Collected data entries

※ ※ ※

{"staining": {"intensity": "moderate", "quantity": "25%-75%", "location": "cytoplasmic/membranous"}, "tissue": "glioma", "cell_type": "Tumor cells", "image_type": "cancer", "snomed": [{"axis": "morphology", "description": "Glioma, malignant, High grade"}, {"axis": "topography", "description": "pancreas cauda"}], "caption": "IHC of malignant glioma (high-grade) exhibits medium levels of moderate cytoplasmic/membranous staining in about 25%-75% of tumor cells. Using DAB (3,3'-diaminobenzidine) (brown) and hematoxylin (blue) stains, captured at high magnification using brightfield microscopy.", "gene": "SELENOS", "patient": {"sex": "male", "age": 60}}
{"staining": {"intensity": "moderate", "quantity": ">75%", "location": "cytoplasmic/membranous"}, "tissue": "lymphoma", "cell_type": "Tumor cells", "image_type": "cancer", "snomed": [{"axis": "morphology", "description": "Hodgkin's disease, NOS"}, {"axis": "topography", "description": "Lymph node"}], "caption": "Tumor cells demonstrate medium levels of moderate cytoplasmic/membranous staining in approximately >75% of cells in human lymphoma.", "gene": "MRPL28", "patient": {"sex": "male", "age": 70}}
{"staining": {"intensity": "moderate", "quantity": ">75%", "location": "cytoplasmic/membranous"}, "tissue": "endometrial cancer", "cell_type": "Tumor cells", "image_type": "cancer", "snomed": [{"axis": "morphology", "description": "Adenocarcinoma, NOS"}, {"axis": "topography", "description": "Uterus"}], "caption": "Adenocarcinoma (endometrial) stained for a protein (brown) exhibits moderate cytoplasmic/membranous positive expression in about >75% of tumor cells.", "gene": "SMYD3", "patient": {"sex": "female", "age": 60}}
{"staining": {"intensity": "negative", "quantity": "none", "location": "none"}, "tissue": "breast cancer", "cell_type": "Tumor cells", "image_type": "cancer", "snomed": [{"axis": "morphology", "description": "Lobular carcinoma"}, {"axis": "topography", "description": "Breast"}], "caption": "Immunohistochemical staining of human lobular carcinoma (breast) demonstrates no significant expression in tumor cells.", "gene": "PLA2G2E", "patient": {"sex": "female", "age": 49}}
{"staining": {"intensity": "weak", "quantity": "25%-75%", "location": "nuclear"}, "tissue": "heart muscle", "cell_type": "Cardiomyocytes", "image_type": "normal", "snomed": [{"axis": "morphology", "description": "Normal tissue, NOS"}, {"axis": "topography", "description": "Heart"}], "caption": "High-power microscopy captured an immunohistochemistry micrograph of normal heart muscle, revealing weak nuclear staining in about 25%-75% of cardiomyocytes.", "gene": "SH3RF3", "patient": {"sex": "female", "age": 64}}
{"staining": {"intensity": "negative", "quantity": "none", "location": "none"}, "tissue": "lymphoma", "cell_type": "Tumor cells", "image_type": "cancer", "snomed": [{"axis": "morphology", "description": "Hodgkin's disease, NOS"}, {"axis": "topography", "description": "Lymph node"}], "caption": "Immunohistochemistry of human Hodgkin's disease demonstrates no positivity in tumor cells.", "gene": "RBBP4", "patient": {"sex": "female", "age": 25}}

※ ※ ※

Activity
Give again, exactly as written, the lines running from the first line of the data above through the line that contains "cells demonstrate medium".

Solution
{"staining": {"intensity": "moderate", "quantity": "25%-75%", "location": "cytoplasmic/membranous"}, "tissue": "glioma", "cell_type": "Tumor cells", "image_type": "cancer", "snomed": [{"axis": "morphology", "description": "Glioma, malignant, High grade"}, {"axis": "topography", "description": "pancreas cauda"}], "caption": "IHC of malignant glioma (high-grade) exhibits medium levels of moderate cytoplasmic/membranous staining in about 25%-75% of tumor cells. Using DAB (3,3'-diaminobenzidine) (brown) and hematoxylin (blue) stains, captured at high magnification using brightfield microscopy.", "gene": "SELENOS", "patient": {"sex": "male", "age": 60}}
{"staining": {"intensity": "moderate", "quantity": ">75%", "location": "cytoplasmic/membranous"}, "tissue": "lymphoma", "cell_type": "Tumor cells", "image_type": "cancer", "snomed": [{"axis": "morphology", "description": "Hodgkin's disease, NOS"}, {"axis": "topography", "description": "Lymph node"}], "caption": "Tumor cells demonstrate medium levels of moderate cytoplasmic/membranous staining in approximately >75% of cells in human lymphoma.", "gene": "MRPL28", "patient": {"sex": "male", "age": 70}}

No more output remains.